Les fondements du christianisme reposent sur l’enseignement, la vie et la personne de Jésus, centre de la doctrine chrétienne. Jésus accomplit par sa parole et par ses gestes les promesses annoncées par les Écritures. En son temps, le caractère révolutionnaire de son message provoque une lecture renouvelée de la Bible hébraïque, consignée quelques décennies plus tard dans les Évangiles ; débuts d’une articulation difficile du « christianisme » avec le judaïsme dont il est issu.

La simplicité des termes ne saurait faire oublier pour autant l’étonnante diversité des voix fédérées sous le titre de « textes fondateurs », ni la longue aventure des Écritures qui, au cours de deux millénaires, n’ont cessé d’advenir dans de nouvelles langues, de se « perdre » et de se retrouver dans de nouvelles traductions.

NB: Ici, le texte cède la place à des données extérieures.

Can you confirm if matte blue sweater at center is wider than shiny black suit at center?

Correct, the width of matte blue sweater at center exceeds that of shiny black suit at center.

L’expression « textes fondateurs » a une signification complexe, voire ambiguë : elle peut viser des écrits supposés antérieurs à la religion qu’ils auraient engendrée, ou désigner le recueil officiel de ses documents les plus anciennement authentifiés, ou encore se restreindre à un choix de textes jugés plus fondamentaux. On peut envisager ces trois sens dans le cas du christianisme.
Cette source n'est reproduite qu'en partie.